Mason, tras haber aceptado la copa de manos del camarero, se acercó al experto en arte.

—¿Bien?

—No hay la menor duda —le dijo Howell—, pero deseo asegurarme de que ningún fiscal o abogado contrario podrá interrogarme y… No, un momento —añadió el joven, ante un gesto de Mason—. No lo dije de manera personal, señor Mason. Usted ya sabe que hay abogados y abogados.

—Como hay expertos en arte y expertos en arte —corroboró Mason, riendo.

—Exacto, no sabía nada de este asunto hasta que Corliss me llamó. Y tampoco sé cómo diablos un experto puede haber dudado de la autenticidad de esta tela… Le aseguro, Mason, que esto va a ser una inmensa propaganda para todos los Feteet que existen. Sólo hay un par de docenas por el mundo. Personalmente, puedo añadir de tres a cinco mil dólares al precio de cada uno, después de esta propaganda, y creo que me quedo corto. Si alguna vez tiene la oportunidad de quedarse con un Feteet a menos de quince mil dólares, piense que es una buena y muy segura inversión.

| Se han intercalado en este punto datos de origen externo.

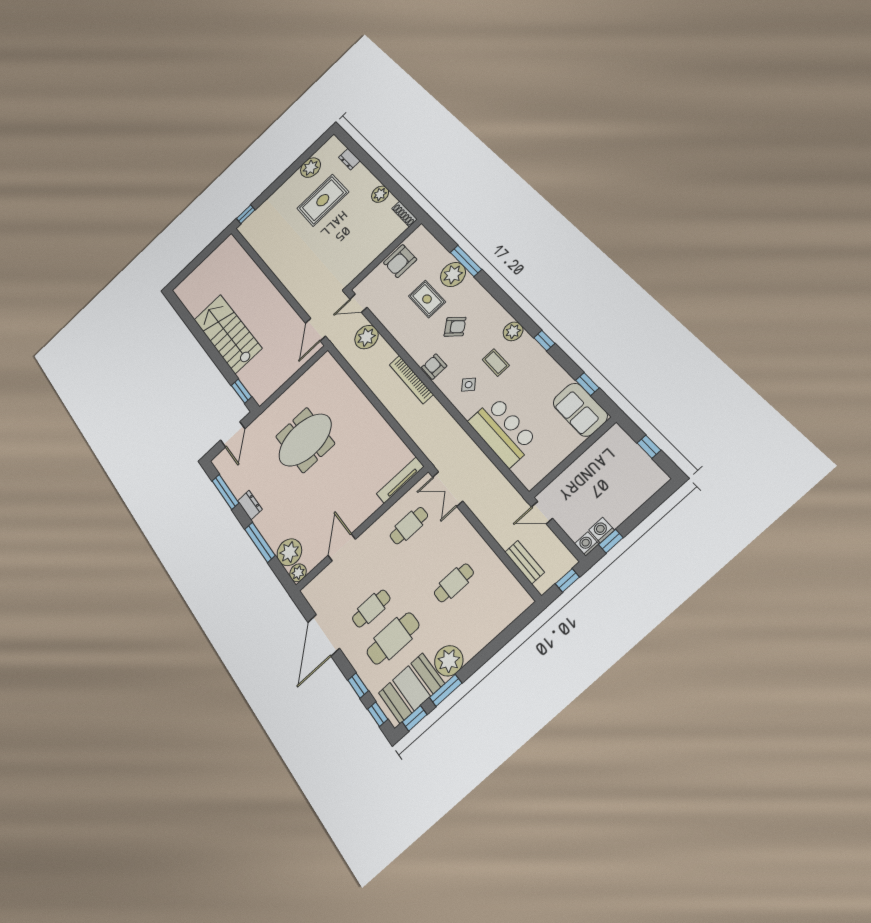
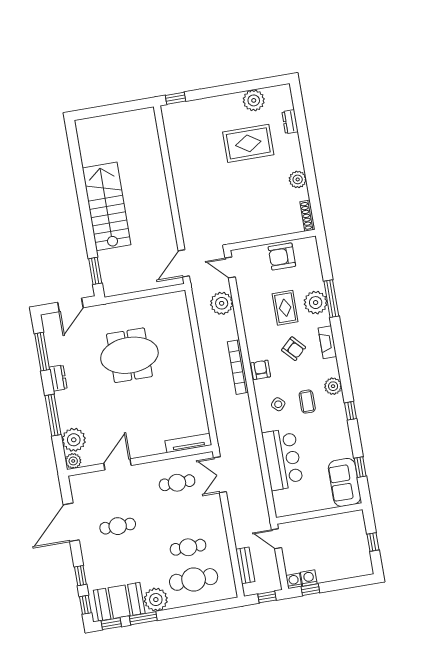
fireplace: (484, 298) -> (327, 342), added
cafe table: (393, 638) -> (194, 579), moved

—¿Así que cree que van a subir? —preguntó Mason.

—Sé que van a subir —Howell se mostró categórico—. ¿Cómo empezó este embrollo?

—Según tengo entendido —le explicó Mason—, aunque no soy el abogado del caso, hubo una reunión aquí con un comerciante llamado Durant…

—Le conozco —le interrumpió Howell—, es un tipo que sólo busca publicidad. Adelante.

—Y en el curso de una conversación expresó su opinión de que el cuadro era una falsificación.

—¿Se lo dijo a Olney?

—No, a una joven artista llamada Maxine Lindsay.

Howell se puso rígido al oír aquel nombre.

—Entiendo —dijo con tono inexpresivo.

—Y —continuó Mason— creo que ella le repitió la conversación al señor Rankin, el comerciante que le vendió el cuadro a Olney. Rankin se lo comunicó a Olney y, naturalmente, éste se enfureció. Cree que la opinión de Durant, si permite que quede sin refutación, puede afectar al valor del cuadro.

—Bueno, una cosa es cierta —declaró Howell—: cualquier persona que esté en sus cabales se guardará mucho de poner en duda la autenticidad de esta pintura.

Mason volvió al lado de Della Street y brindó con ella

—La estaba buscando —le dijo.

—Lo mismo digo. ¿Hemos de quedamos mucho tiempo? Existe la posibilidad de que esto se convierta en un campo de batalla.

—Nos quedaremos el tiempo suficiente para hacemos cargo de la situación —replicó Mason.

Resplandeció un «flash».

—Espero que no se opondrá, señor Mason —le espetó un periodista—, pero usted y su secretaria, en tanta intimidad y mirándose a los ojos, es, para mi diario, un artículo mucho mejor que el de este cuadro. Bien, ¿cuál es su interés en este asunto?

—Me invitaron. Pensé que sería interesante saber cómo vive la otra mitad.

—Claro, usted nada en la miseria —rió el periodista.

Mason se volvió hacia Della Street con una sonrisa.

—Le estrecharemos la mano a nuestro anfitrión y nos marcharemos.

—¿A la oficina? —quiso saber Della Street, con una sonrisa.

—¡No sea boba! Hay cosas mejores que hacer. Bajaremos a Marineland, y usted telefoneará a Gertie para que no nos aguarde. Dígale que se ponga en contacto con Paul Drake en la agencia, por si acaso ocurre algo. Dígale también que yo llamaré a Paul antes de que acabe la velada… y nosotros ahora nos iremos a cenar y a bailar un poco al Robert’s Roots.

—Magnífico —aprobó Della Street, animada.